### Stored items from a collection

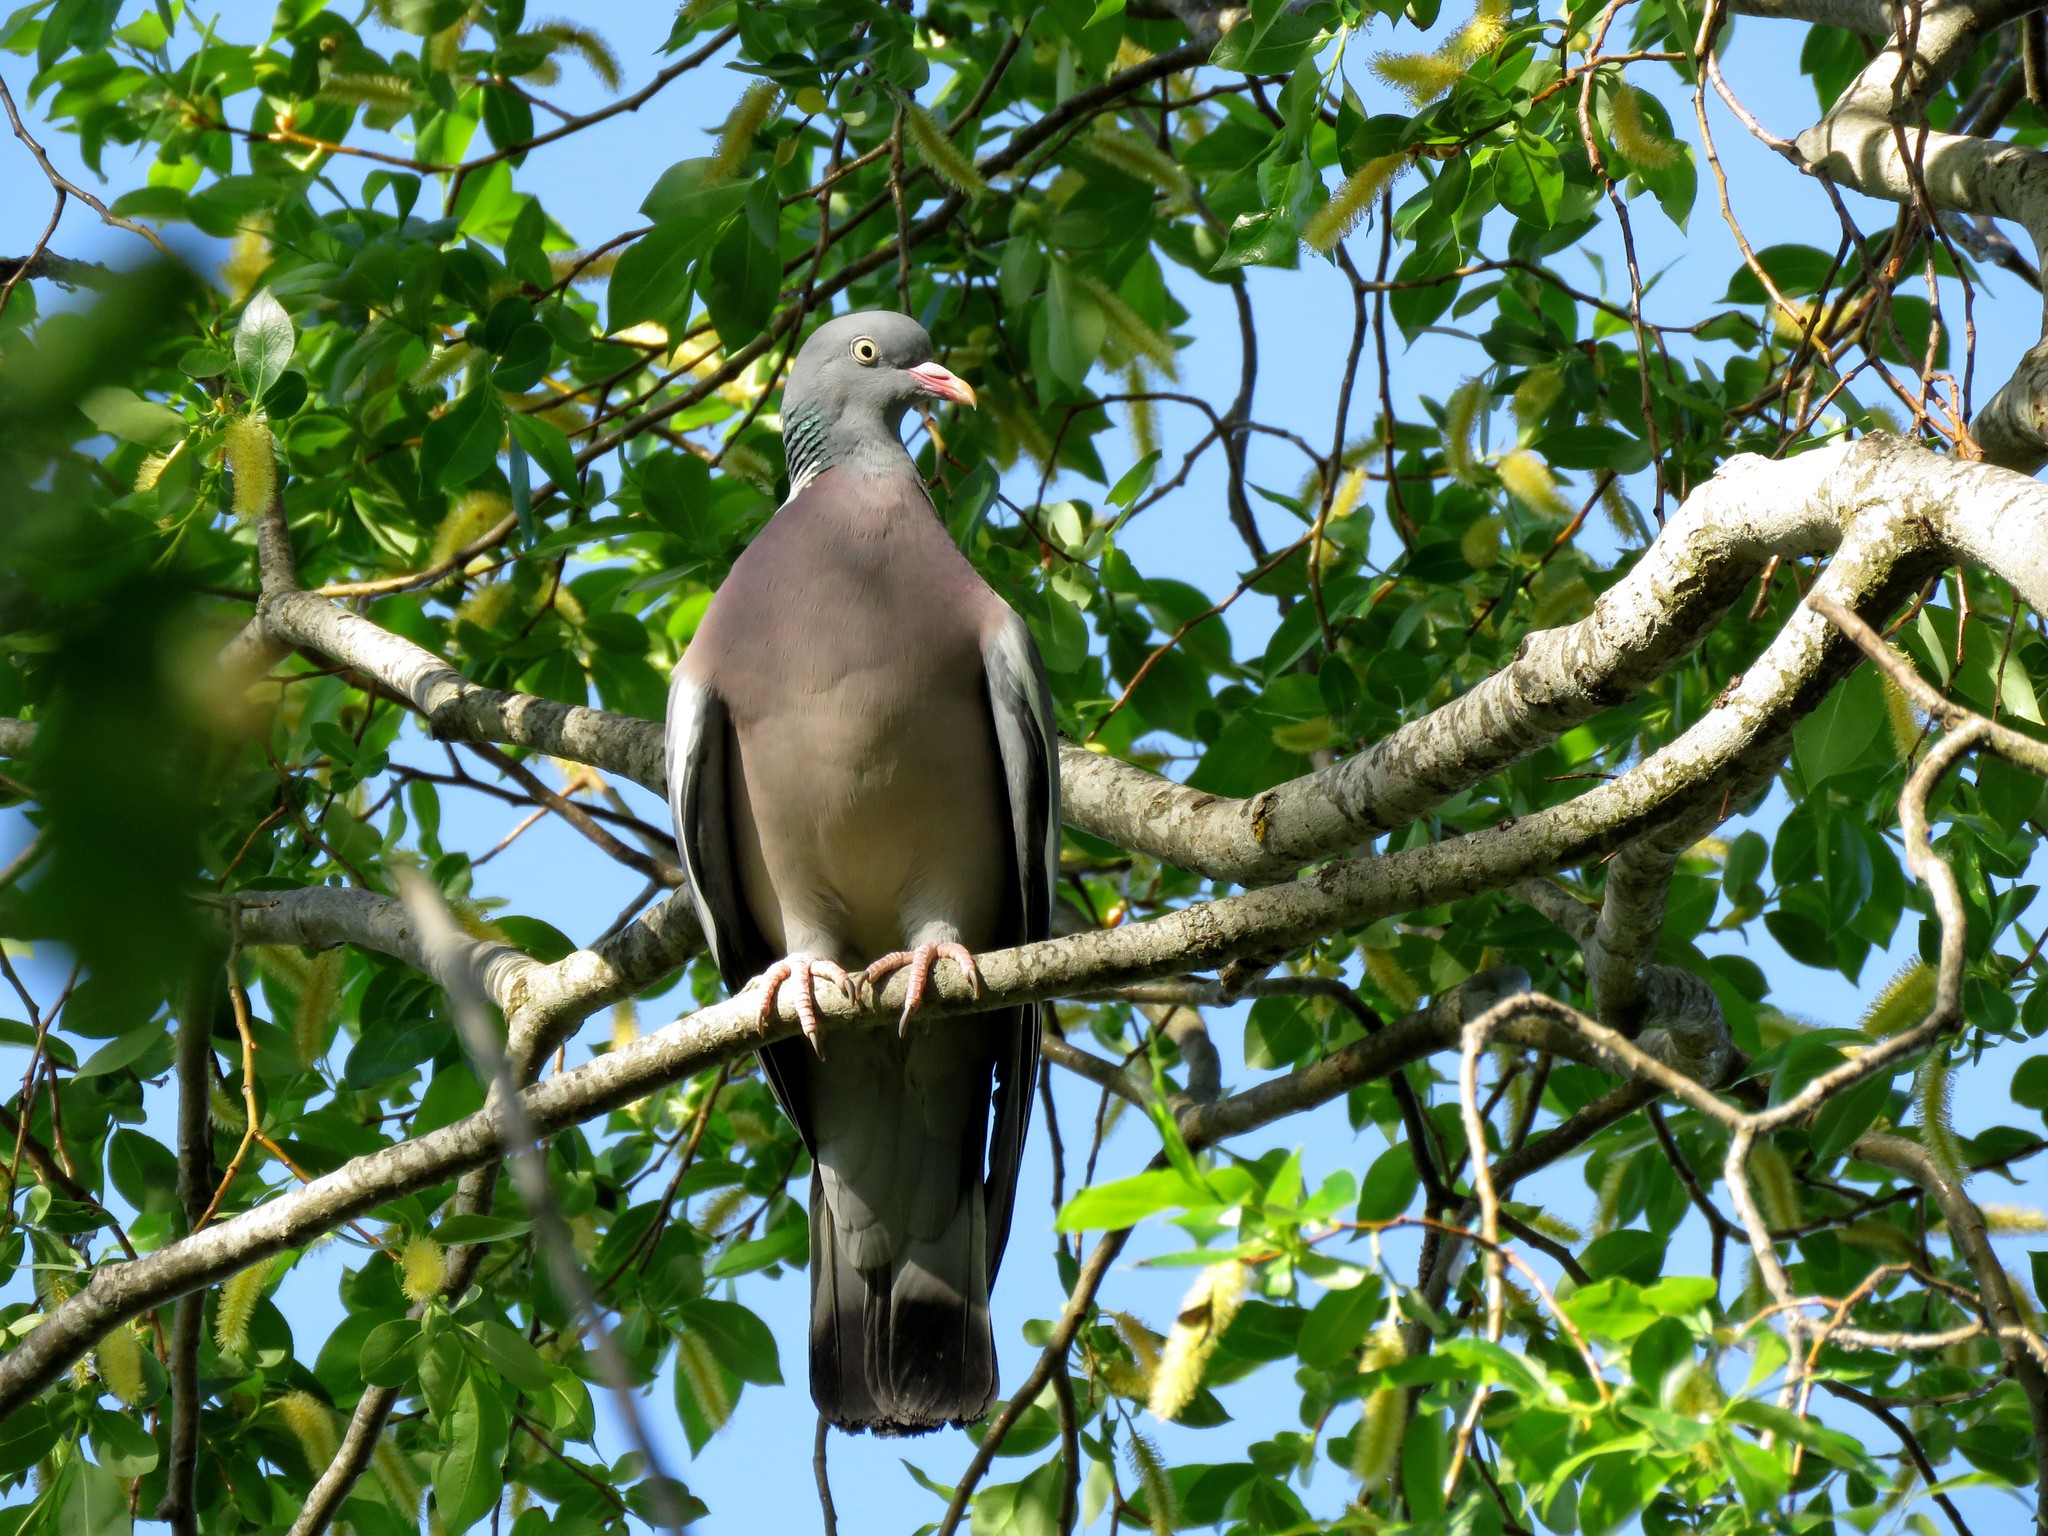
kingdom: Animalia
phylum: Chordata
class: Aves
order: Columbiformes
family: Columbidae
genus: Columba
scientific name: Columba palumbus
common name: Common wood pigeon
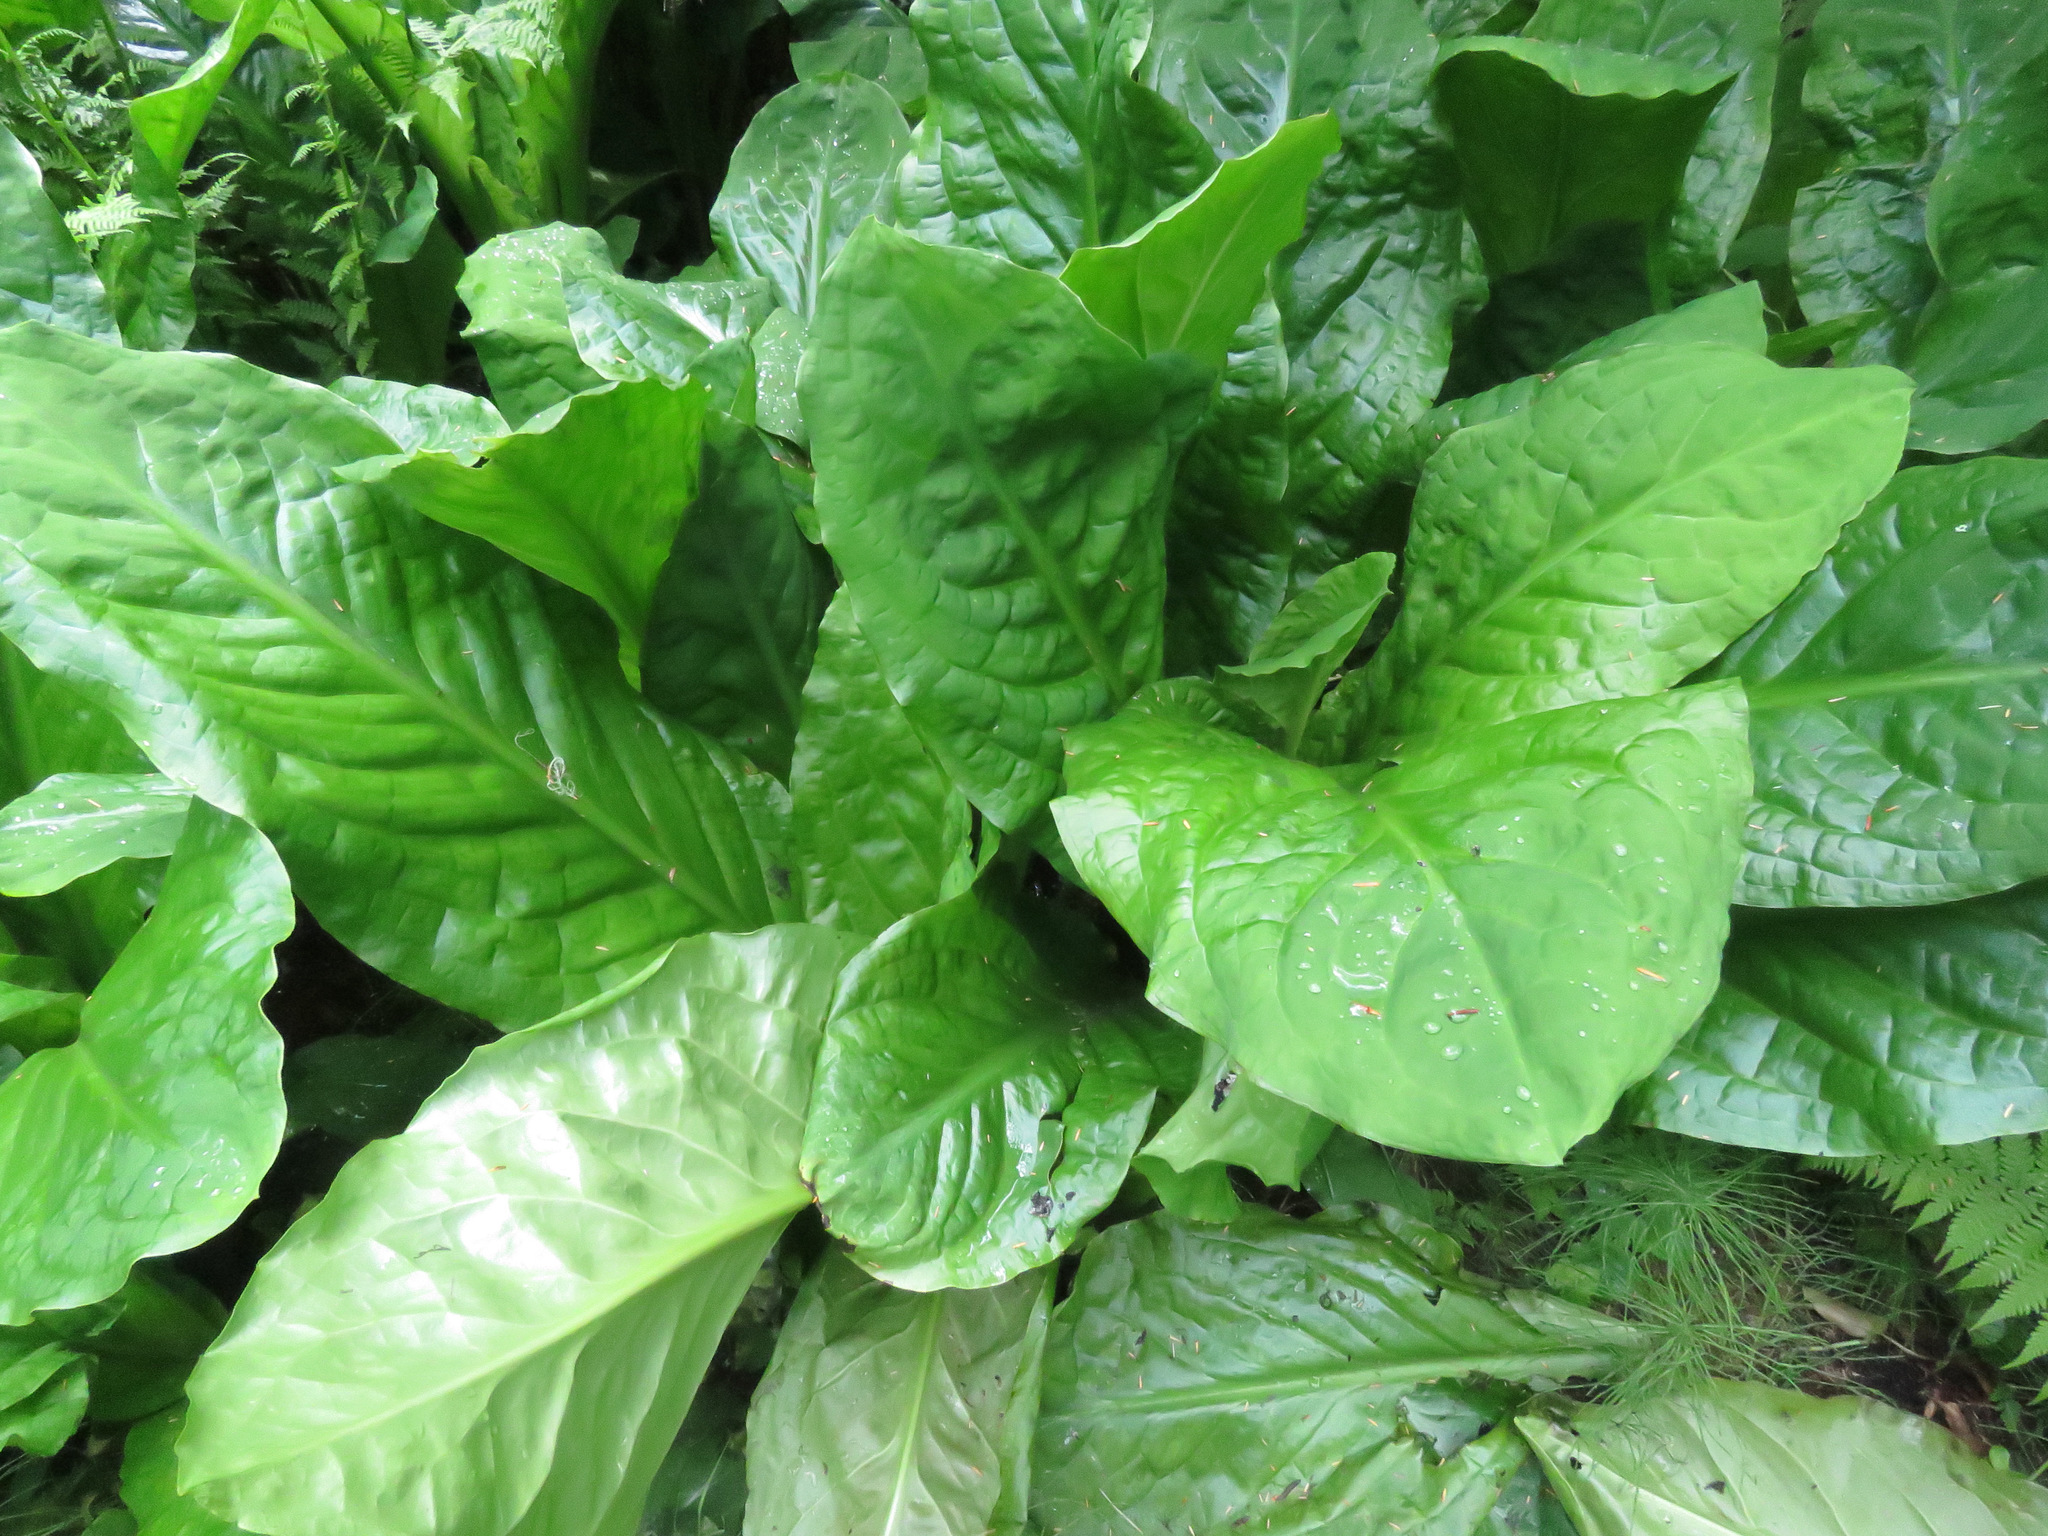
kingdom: Plantae
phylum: Tracheophyta
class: Liliopsida
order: Alismatales
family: Araceae
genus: Lysichiton
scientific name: Lysichiton americanus
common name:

### WHAT IS ASKED
Update the data above by replacing every "common name" with "vernacular name" and leaving everything else unchanged. Leave the pictures out of your answer.

### EXERCISE RESULT
kingdom: Animalia
phylum: Chordata
class: Aves
order: Columbiformes
family: Columbidae
genus: Columba
scientific name: Columba palumbus
vernacular name: Common wood pigeon
kingdom: Plantae
phylum: Tracheophyta
class: Liliopsida
order: Alismatales
family: Araceae
genus: Lysichiton
scientific name: Lysichiton americanus
vernacular name:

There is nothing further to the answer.